Elf hogescholen en acht universiteiten bezitten derivaten die in totaal 216 miljoen euro in waarde zijn gedaald, zo staat te lezen in een rapport dat de onderwijsinspectie gisteren bekendmaakte. Ook de TU/e bezit een derivaat, een zogeheten renteswap. Volgens het College van Bestuur geheel niet bedreigend en conform de regels. Ook de universiteitsraad maakt zich er geen zorgen over.

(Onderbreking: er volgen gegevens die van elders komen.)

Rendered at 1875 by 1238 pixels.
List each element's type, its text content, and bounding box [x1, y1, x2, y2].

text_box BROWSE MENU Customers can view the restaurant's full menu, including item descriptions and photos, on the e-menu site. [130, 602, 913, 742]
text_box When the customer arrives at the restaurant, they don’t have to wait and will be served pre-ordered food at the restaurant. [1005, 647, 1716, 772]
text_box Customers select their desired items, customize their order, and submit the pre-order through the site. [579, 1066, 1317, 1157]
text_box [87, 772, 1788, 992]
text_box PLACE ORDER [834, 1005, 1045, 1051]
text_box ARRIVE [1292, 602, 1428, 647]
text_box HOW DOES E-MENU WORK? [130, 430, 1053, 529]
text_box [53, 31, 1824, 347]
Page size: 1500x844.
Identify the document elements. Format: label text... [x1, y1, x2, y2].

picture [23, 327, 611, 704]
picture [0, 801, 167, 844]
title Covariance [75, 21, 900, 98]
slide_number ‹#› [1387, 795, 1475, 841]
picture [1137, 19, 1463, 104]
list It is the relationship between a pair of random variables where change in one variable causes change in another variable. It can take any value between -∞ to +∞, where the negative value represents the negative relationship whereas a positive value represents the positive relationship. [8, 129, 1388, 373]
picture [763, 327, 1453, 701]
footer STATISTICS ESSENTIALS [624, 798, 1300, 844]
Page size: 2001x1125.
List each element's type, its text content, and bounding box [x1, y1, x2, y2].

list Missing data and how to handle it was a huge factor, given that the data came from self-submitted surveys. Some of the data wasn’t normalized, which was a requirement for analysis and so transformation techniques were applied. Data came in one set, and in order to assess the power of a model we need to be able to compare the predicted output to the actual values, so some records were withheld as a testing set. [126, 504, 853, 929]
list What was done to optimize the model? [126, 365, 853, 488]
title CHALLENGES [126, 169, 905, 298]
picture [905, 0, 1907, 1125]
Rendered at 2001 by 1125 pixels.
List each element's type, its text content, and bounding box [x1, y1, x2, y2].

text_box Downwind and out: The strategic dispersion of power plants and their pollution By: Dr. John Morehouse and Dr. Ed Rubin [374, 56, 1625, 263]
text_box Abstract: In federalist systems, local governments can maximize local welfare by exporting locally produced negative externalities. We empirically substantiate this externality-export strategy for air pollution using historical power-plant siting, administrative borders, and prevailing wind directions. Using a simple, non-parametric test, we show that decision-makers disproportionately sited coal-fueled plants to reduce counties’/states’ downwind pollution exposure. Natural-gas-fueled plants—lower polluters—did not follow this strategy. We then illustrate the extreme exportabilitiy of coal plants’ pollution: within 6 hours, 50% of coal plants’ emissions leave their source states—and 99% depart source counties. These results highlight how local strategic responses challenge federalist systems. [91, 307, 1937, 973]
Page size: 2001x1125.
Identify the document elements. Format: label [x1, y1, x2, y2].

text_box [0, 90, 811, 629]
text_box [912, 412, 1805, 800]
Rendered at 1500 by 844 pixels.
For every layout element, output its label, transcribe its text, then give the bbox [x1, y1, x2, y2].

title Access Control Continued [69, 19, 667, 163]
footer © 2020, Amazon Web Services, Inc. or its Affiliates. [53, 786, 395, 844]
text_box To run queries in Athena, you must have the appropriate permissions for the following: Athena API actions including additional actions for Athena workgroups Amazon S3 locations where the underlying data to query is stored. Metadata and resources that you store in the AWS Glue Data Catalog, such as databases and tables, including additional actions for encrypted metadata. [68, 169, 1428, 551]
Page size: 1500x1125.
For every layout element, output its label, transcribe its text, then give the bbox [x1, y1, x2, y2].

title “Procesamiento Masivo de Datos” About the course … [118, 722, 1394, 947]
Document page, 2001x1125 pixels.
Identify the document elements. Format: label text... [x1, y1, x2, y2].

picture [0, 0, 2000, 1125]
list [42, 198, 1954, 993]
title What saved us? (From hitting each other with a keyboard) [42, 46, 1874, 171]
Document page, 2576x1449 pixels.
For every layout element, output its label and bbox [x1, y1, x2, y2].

Met derivaten verzekeren veel Nederlandse onderwijsinstellingen zich tegen een stijging van de rente. Nu de rente flink daalt en de instellingen eigenlijk goedkoper zouden kunnen lenen, boeken de instellingen een papieren verlies. Volgens onderwijsminister Jet Bussemaker wordt dat pas een probleem als instellingen de rente vastzetten, maar nog geen lening afsluiten. Bijvoorbeeld in afwachting van een nieuwbouwproject. In dat geval speculeren ze op een rentestijging. Als de bouw niet doorgaat en de lening niet wordt afgesloten, hebben ze een zogenoemde ‘open positie’.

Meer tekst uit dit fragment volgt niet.